(Collected data)
⟨

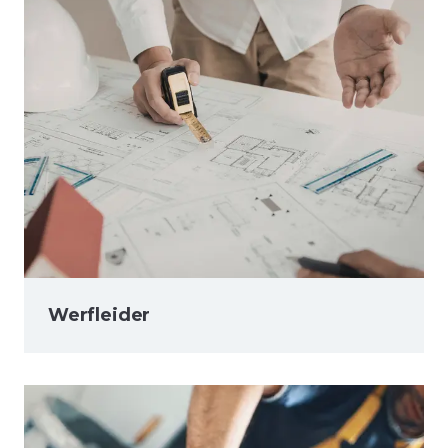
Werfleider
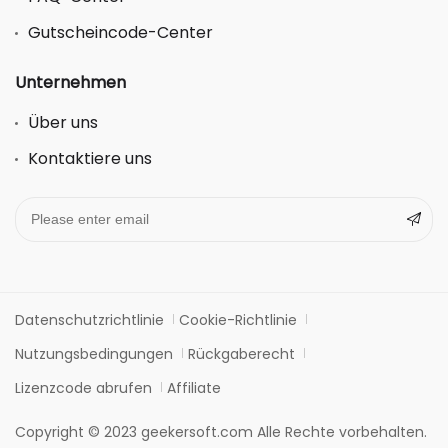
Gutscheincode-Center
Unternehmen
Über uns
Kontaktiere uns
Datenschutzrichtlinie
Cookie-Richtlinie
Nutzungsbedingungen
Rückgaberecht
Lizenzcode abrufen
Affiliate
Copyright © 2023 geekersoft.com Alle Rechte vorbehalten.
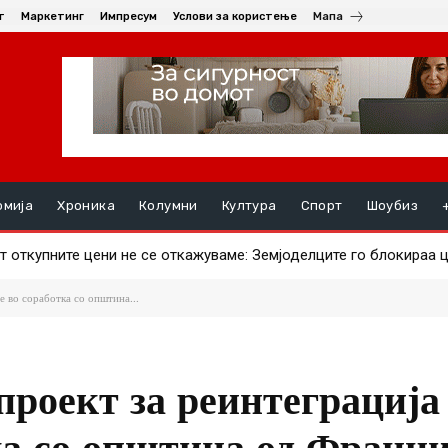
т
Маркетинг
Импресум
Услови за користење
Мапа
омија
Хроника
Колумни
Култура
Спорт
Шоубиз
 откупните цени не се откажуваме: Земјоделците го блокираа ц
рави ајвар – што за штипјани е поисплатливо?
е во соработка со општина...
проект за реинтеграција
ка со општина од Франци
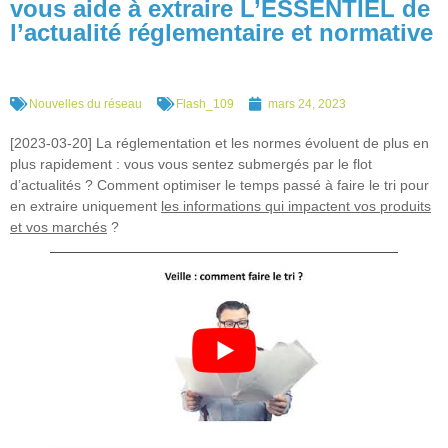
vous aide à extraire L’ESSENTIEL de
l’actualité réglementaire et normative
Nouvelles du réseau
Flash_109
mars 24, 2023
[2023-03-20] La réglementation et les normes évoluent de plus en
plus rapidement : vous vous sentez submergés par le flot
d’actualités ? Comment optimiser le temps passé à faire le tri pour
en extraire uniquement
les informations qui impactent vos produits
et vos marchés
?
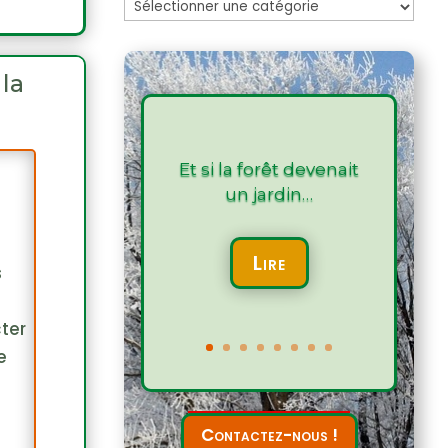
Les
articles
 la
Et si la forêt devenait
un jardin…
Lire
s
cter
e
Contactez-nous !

⟩
⟨

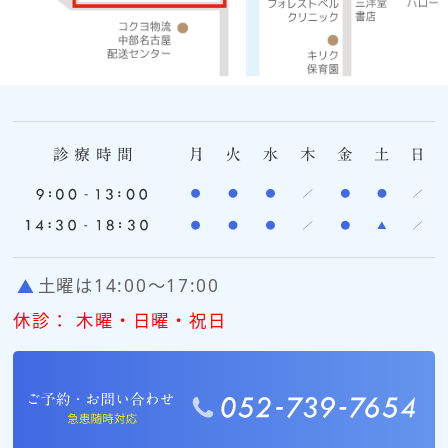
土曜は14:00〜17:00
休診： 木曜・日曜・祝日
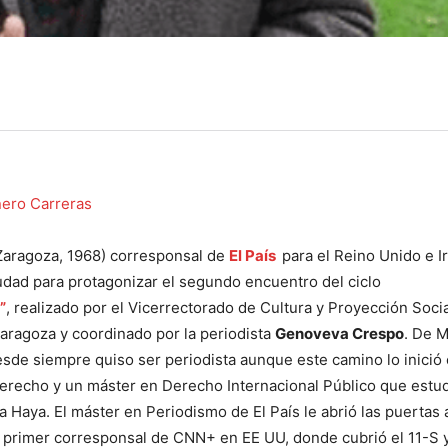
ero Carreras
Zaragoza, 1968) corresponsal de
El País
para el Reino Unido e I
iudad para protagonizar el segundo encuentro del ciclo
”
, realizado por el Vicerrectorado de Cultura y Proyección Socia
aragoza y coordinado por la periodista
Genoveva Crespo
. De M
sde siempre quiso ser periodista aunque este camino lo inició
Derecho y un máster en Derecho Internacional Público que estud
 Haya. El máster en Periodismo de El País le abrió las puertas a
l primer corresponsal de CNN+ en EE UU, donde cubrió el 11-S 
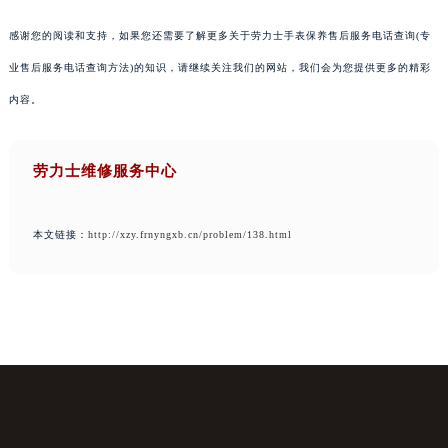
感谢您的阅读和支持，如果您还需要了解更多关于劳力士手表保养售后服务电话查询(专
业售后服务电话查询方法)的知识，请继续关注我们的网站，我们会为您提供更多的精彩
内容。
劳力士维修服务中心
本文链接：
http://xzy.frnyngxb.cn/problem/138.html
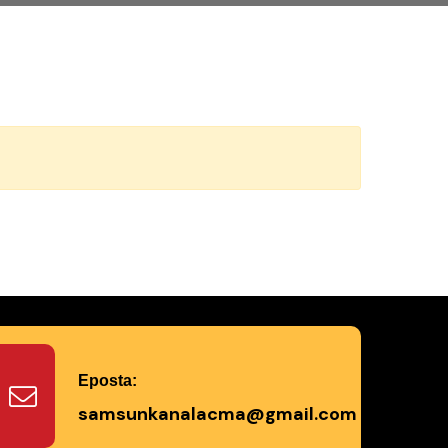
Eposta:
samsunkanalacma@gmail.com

⟩
⟨

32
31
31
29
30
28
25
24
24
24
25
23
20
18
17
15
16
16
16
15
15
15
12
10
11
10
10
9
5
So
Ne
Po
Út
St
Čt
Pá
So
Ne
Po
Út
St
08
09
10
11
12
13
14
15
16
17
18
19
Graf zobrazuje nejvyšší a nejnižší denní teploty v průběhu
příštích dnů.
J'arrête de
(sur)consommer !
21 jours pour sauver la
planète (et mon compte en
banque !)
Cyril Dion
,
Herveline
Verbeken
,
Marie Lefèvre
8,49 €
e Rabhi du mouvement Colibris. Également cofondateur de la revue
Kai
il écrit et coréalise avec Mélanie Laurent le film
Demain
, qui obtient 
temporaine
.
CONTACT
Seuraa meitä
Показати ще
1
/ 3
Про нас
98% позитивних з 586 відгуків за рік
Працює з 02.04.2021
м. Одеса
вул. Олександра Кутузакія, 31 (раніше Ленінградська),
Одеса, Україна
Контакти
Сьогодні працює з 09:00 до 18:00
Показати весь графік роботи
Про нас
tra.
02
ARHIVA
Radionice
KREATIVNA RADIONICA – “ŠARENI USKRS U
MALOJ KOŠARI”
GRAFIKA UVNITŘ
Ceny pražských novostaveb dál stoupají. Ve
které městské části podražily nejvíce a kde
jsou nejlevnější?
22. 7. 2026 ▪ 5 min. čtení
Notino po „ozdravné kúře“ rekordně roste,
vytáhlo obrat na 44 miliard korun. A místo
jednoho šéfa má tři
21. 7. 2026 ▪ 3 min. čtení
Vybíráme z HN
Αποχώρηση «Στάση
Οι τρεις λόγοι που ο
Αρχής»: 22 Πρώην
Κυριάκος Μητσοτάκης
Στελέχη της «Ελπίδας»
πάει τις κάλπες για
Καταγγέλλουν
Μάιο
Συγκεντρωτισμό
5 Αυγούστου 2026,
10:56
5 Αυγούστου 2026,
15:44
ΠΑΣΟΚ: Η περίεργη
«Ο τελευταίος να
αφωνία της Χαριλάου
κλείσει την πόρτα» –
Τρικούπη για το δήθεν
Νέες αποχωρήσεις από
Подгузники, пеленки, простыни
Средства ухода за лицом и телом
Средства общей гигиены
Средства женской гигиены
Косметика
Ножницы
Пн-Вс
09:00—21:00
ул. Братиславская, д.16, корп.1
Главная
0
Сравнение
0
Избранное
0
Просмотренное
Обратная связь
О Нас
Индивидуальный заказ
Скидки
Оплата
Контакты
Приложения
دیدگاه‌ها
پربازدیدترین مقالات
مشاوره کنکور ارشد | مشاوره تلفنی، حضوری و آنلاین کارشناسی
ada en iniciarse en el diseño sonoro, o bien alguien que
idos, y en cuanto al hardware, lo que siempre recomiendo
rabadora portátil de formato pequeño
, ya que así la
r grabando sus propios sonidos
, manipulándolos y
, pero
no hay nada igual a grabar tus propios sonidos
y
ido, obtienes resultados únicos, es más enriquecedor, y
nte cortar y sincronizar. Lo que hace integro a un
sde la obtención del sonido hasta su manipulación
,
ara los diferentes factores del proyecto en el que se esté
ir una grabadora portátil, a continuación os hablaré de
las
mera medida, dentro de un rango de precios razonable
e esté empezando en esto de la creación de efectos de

⟩

Copy the items word for word, beginning at the line containing "土曜は14:00〜17:00" and continuing through the line containing "samsunkanalacma@gmail.com", with both of those lines included. Omit the pictures from your answer.

| Answer for this exercise |
土曜は14:00〜17:00
休診： 木曜・日曜・祝日
ero Carreras
Zaragoza, 1968) corresponsal de
El País
para el Reino Unido e I
iudad para protagonizar el segundo encuentro del ciclo
”
, realizado por el Vicerrectorado de Cultura y Proyección Socia
aragoza y coordinado por la periodista
Genoveva Crespo
. De M
sde siempre quiso ser periodista aunque este camino lo inició
Derecho y un máster en Derecho Internacional Público que estud
 Haya. El máster en Periodismo de El País le abrió las puertas a
l primer corresponsal de CNN+ en EE UU, donde cubrió el 11-S 
感谢您的阅读和支持，如果您还需要了解更多关于劳力士手表保养售后服务电话查询(专
业售后服务电话查询方法)的知识，请继续关注我们的网站，我们会为您提供更多的精彩
内容。
劳力士维修服务中心
本文链接：
http://xzy.frnyngxb.cn/problem/138.html
Eposta:
samsunkanalacma@gmail.com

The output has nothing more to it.